The Education Department announced Friday that it was clearing loans for another 55,000 borrowers, but are you one of them?
The Biden Administration said it approved $4.28 billion in additional student loan relief for 54,900 borrowers across the country. The announcement brings to the total loan forgiveness from the administration to an estimated $180 billion, according to the education department.
Here’s what to know:
Are you eligible for student loan relief in latest announcement?
The announcement includes those who reached eligibility through a program known as Public Service Loan Forgiveness, which was created by Congress in 2007 and expanded by the Biden administration.
That means only those who work in public service are included in the latest round of relief.
“Four years ago, the Biden-Harris Administration made a pledge to America’s teachers, service members, nurses, first responders, and other public servants that we would fix the broken Public Service Loan Forgiveness Program, and I’m proud to say that we delivered,” U.S. Secretary of Education Miguel Cardona said in a statement.
The program aims to provide incentives for people to “pursue and remain in careers in education, public health, law enforcement, emergency response, and other critical public service fields,” according to the department. It forgives student loan balances after those who work and remain in those fields make a required 120 qualifying monthly payments.
“The relief announced today includes both borrowers who have benefitted from the Administration’s limited PSLF waiver, a temporary opportunity that ended in October 2022, as well as from regulatory improvements made to the program during this Administration,” the department said in its announcement.
What else to know
Outside of Friday’s announcement, President Joe Biden is abandoning his effort to cancel student loans for more than 38 million Americans, the first step in an administration-wide plan to jettison pending regulations to prevent President-elect Donald Trump from retooling them to achieve his own aims.
The White House expects to pull back unfinished rules across several agencies if there isn’t enough time to finalize them before Trump takes office.
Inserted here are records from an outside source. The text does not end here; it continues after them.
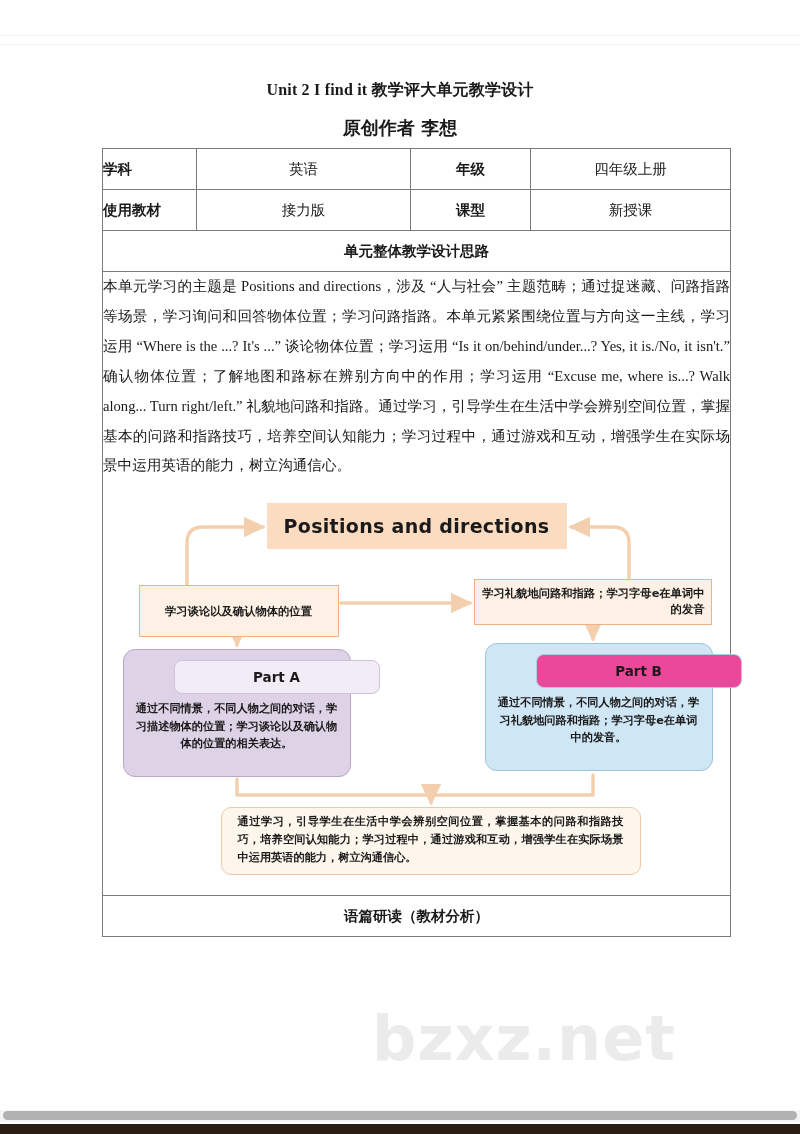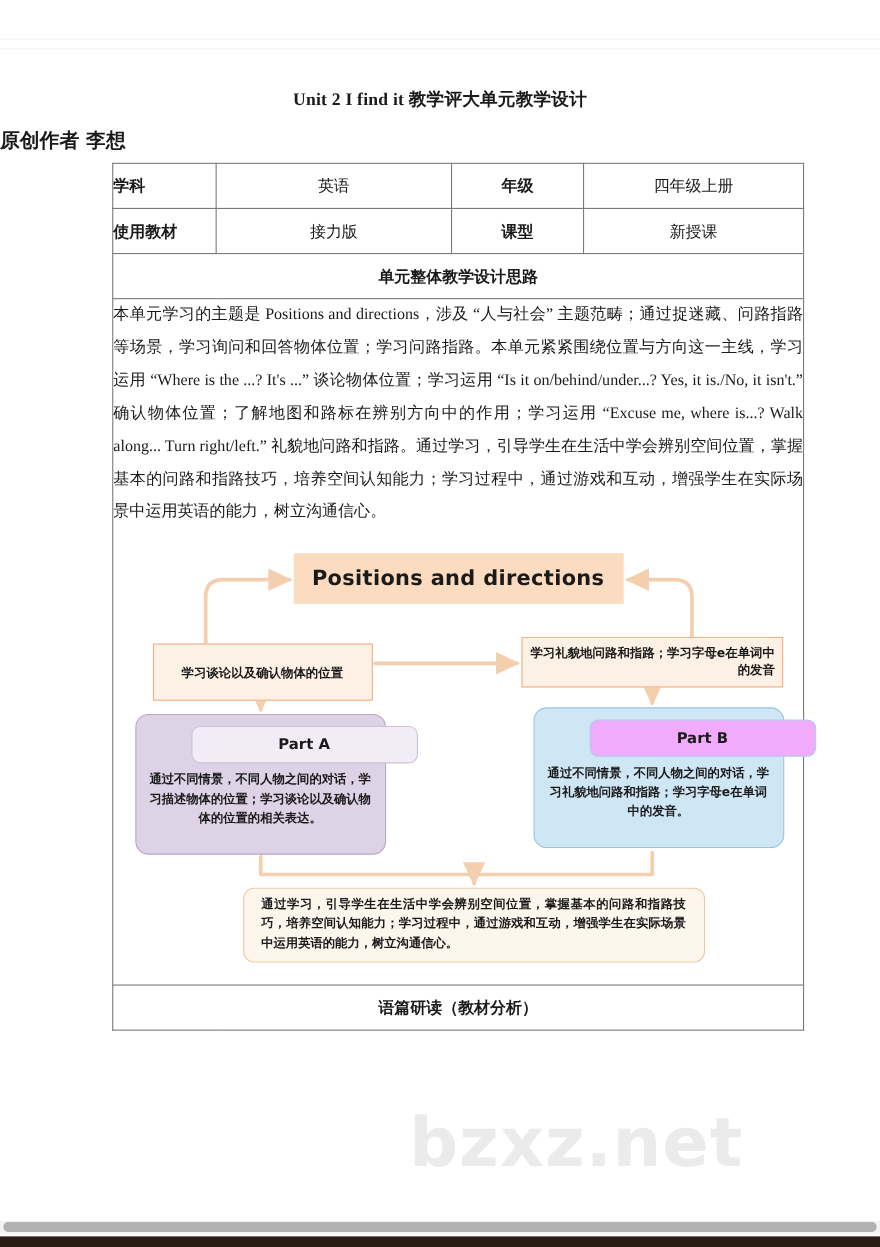--- a/index.html
+++ b/index.html
@@ -62,6 +62,7 @@
     position: absolute;
     left: 0; top: 116px;
     width: 800px;
+    text-align: center;
     font-size: 18px;
     font-weight: bold;
     font-family: "DejaVu Sans", "Liberation Sans", sans-serif;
If the proposed regulations were left in their current state, the next administration would be able to rewrite them and advance its agenda more quickly.
As the pending Biden regulations are withdrawn, nothing prevents Trump from pursuing his own regulations on the same issues when he returns to the White House, but he would have to start from scratch in a process that can take months or even years.
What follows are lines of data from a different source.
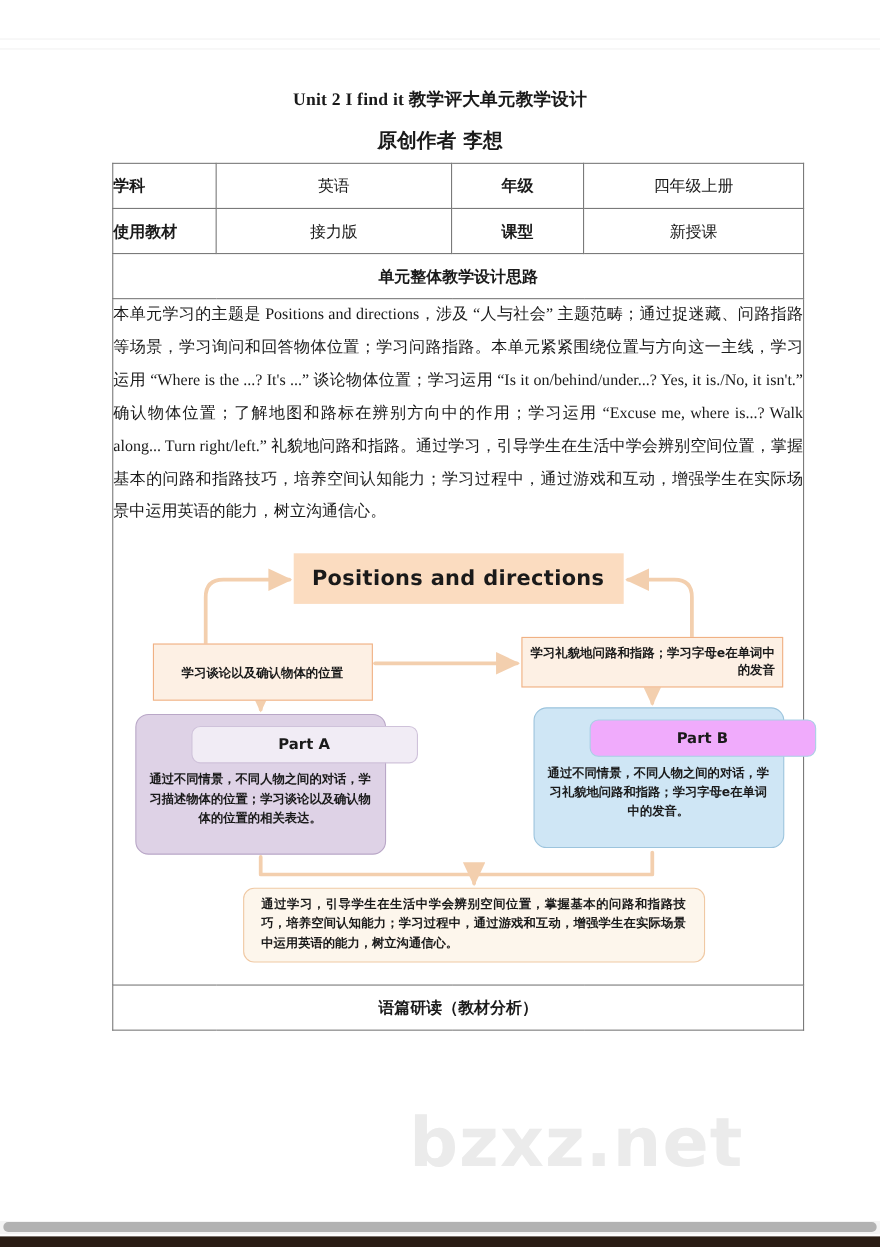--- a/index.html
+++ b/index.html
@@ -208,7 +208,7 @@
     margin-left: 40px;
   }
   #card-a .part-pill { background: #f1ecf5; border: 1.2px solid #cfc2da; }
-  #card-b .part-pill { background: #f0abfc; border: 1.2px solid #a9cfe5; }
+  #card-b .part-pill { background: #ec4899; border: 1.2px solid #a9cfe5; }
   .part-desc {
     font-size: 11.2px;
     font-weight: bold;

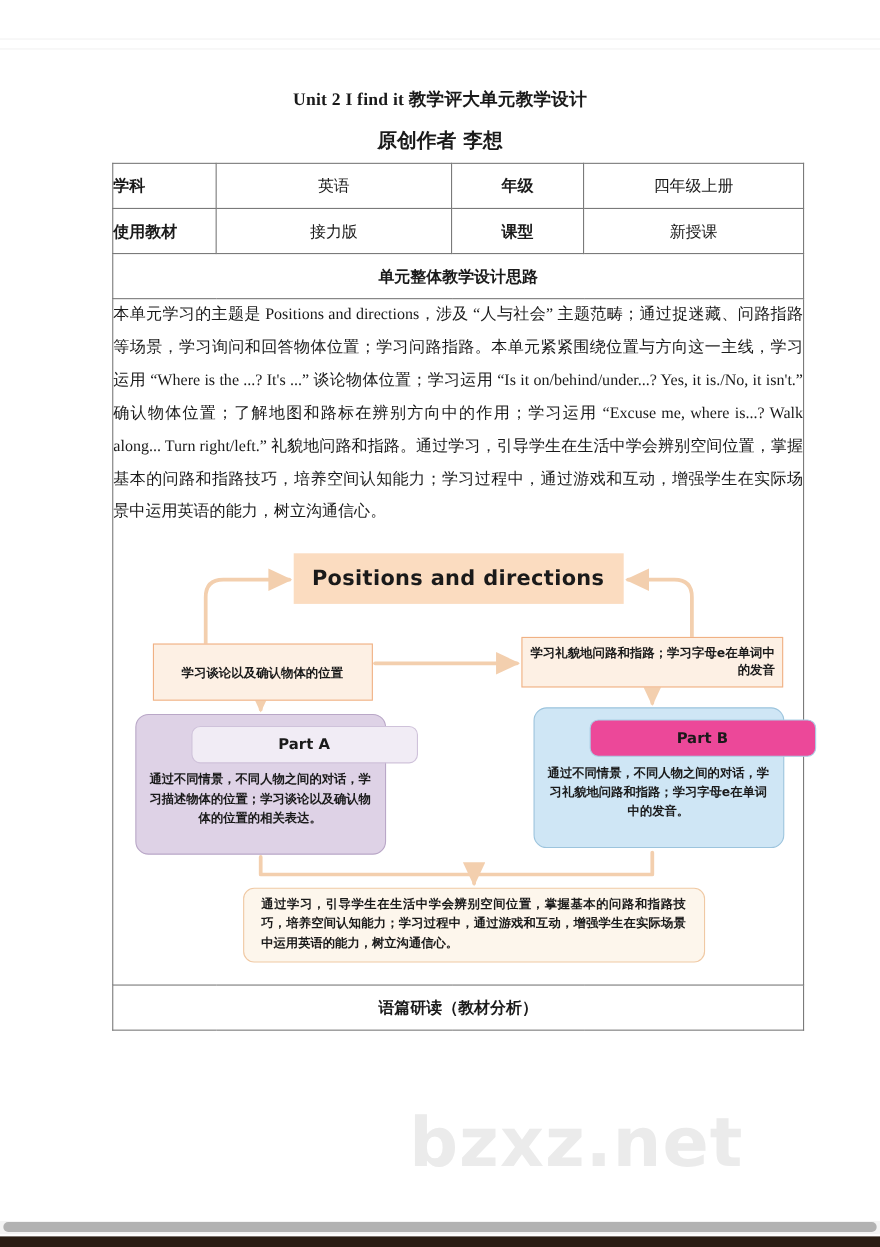--- a/index.html
+++ b/index.html
@@ -230,7 +230,7 @@
     align-items: center;
     justify-content: center;
     padding: 0 16px;
-    font-family: Liberation Serif, serif;
+    font-family: Liberation Mono, monospace;
     font-size: 11.2px;
     font-weight: bold;
     line-height: 1.6;

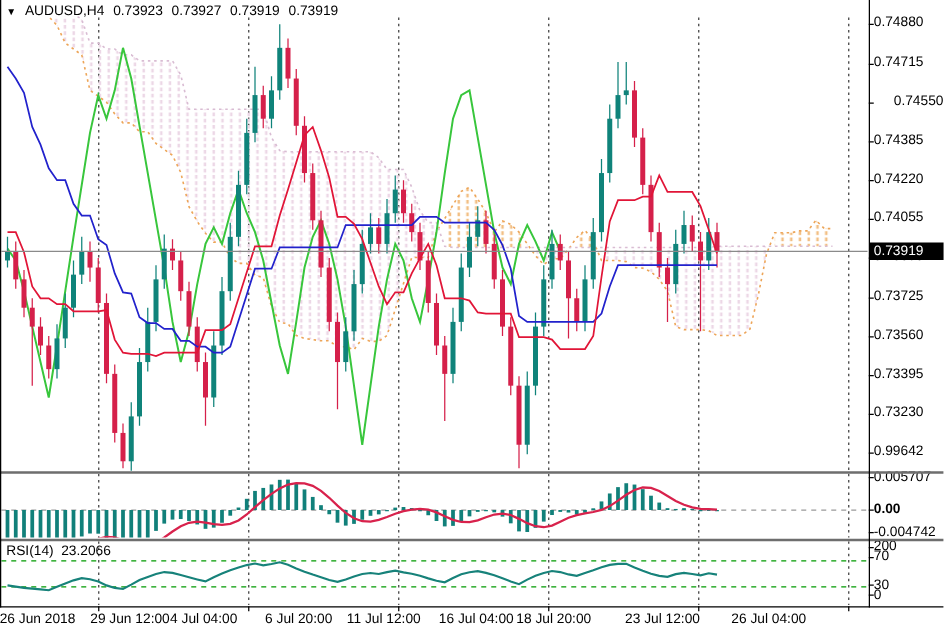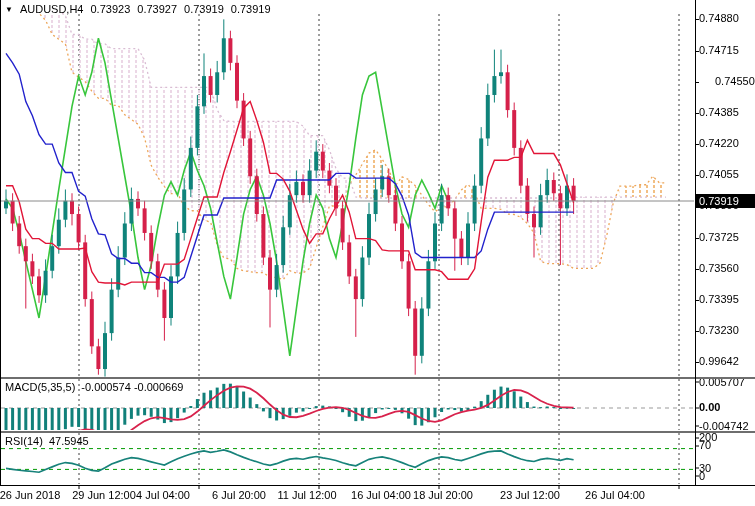--- a/index.html
+++ b/index.html
@@ -370,10 +370,6 @@
     <span>0.73919</span>
   </div>
 
-  <div class="ind-label macd">
-    <span>MACD(5,35,5)</span>
-    <span>-0.000574 -0.000669</span>
-  </div>
 
   <div class="ind-label rsi">
     <span>RSI(14)</span>

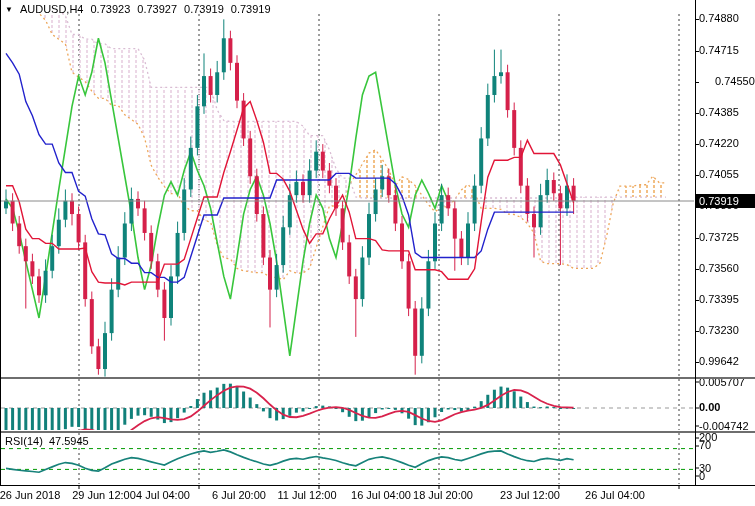--- a/index.html
+++ b/index.html
@@ -373,7 +373,7 @@
 
   <div class="ind-label rsi">
     <span>RSI(14)</span>
-    <span>47.5945</span>
+    <span>23.2066</span>
   </div>
 
   <div class="scale-label" style="top:376px">0.005707</div>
In documents withdrawing the student loan proposals, the Education Department insisted it has the authority to cancel the debt but sought to focus on other priorities in the administration’s final weeks. It said the administration will focus on helping borrowers get back on track with payments following the coronavirus pandemic, when payments were paused.
“The department at this time intends to commit its limited operational resources to helping at-risk borrowers return to repayment successfully,” the agency wrote.